Thats horriable to tell a child that. Maybe you should tell him that God crys because the world is so f__k up and he gave us a choice and look what we have done with it. I don't know, maybe just a thought.
Han Solo
12-16-2008, 10:36 PM
We used to laugh at Grandpa when he'd head off and go fishing. But we wouldn't be laughing that evening when he'd come back with some whore he picked up in town.
Han Solo
12-16-2008, 10:37 PM
If you ever fall off the Sears Tower, just go real limp, because maybe you'll look like a dummy and people will try to catch you because, hey, free dummy.
You know one thing that will make a woman mad? Just run up and kick her in the butt. (P.S. This also works with men.)
Lacey
12-16-2008, 10:40 PM
Thats horriable to tell a child that. Maybe you should tell him that God crys because the world is so f__k up and he gave us a choice and look what we have done with it. I don't know, maybe just a thought.
What in the world are you talking about? Research what the thread is about...if you don't know the "Jack Handy" skits....before you attack someone.....
It takes a big man to cry, but it takes a bigger man to laugh at that man.
Constance
12-16-2008, 10:50 PM
What in the world are you talking about? Research what the thread is about...if you don't know the "Jack Handy" skits....before you attack someone.....
Sorry, but it was not a personal attack. I don't think about it that much. I just thought you should never tell a child anything like that. I would be mad if someone told my child that, wouldn't you? God does not cry for things children do, they are innocent. Just the way it is. Just my opinion there Lacy. Did not mean to offen=dt you personally, Just gave my point of view
Lacey
12-16-2008, 10:51 PM
Sorry, but it was not a personal attack.

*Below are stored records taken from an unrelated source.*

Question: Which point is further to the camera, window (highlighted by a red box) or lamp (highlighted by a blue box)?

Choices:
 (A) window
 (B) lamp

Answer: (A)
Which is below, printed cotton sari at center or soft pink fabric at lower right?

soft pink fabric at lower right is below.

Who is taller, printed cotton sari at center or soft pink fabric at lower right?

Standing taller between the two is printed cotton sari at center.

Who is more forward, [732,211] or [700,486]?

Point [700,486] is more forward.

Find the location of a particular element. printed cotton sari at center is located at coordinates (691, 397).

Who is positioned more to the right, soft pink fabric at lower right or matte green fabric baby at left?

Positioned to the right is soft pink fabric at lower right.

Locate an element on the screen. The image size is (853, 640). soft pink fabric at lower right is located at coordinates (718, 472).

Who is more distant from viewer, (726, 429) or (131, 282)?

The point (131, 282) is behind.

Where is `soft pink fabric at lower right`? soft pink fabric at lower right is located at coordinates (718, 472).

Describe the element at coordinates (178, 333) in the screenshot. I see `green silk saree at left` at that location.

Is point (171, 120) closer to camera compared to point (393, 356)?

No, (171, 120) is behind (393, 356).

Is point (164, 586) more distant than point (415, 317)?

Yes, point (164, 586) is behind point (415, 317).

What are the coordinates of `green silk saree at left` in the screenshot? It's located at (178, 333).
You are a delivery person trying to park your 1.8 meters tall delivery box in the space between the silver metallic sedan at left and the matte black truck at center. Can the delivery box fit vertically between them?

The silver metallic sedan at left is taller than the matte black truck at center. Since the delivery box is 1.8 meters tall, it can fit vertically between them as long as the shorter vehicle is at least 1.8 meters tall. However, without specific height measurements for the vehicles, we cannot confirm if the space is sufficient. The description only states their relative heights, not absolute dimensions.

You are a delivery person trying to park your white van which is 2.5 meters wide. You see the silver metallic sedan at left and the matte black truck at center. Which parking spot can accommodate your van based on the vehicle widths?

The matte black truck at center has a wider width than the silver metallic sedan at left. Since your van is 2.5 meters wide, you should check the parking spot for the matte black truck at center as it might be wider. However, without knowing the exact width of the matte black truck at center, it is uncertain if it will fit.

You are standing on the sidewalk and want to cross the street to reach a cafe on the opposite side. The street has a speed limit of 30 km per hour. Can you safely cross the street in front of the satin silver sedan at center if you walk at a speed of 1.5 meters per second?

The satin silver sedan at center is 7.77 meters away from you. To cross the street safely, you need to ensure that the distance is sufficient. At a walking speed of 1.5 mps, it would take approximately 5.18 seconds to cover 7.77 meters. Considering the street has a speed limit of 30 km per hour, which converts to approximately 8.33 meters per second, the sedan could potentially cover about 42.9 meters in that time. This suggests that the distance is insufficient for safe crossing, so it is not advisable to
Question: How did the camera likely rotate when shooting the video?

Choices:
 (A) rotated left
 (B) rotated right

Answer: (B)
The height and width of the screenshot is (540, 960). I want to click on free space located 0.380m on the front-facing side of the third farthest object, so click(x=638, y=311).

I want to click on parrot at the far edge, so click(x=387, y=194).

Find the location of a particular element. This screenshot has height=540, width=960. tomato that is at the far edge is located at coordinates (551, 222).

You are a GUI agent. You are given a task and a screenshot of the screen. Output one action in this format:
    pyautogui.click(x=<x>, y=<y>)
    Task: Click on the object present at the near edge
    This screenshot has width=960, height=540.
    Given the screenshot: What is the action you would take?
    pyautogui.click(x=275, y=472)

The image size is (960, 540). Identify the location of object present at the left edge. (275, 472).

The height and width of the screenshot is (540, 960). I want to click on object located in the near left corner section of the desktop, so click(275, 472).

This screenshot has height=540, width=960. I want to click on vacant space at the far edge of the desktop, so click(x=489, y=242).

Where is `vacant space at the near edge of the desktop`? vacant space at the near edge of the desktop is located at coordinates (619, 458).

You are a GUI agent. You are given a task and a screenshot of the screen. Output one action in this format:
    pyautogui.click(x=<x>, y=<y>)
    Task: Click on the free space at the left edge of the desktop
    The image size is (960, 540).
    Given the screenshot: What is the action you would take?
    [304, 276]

I don't think about it that much. I just thought you should never tell a child anything like that. I would be mad if someone told my child that, wouldn't you? God does not cry for things children do, they are innocent. Just the way it is. Just my opinion there Lacy. Did not mean to offen=dt you personally, Just gave my point of view
But it's a joke......No one would tell a child that....it's a joke!
That's all I'm saying...
Constance
12-16-2008, 10:58 PM
But it's a joke......No one would tell a child that....it's a joke!
That's all I'm saying...
I understand, I just would not want anyone to joke with my child, when it come to God. You know what I mean. No harm, just don't like jokes about God. Sorry, it is just something that bothers me.
I love the Lord and I can't Joke about him ever. He means to much to me. He has carried me when I did not even know it. Just something I feel strong about, thats all. No problem.
One thing kids like is to be tricked. For instance, I was going to take my nephew to Disneyland, but instead I drove him to an old burned-out warehouse. "Oh no," I said, "Disneyland burned down."
He cried and cried, but I think that deep down he thought it was a pretty good joke. I started to drive over to the real Disneyland, but decided to go home instead.
Maybe in order to understand mankind, we have to look at the word itself: "Mankind".
Basically, it's made up of two separate words - "mank" and "ind".
What do these words mean?
It's a mystery, and that's why so is mankind.
When you go in for a job interview, I think a good thing to ask is if they ever press charges.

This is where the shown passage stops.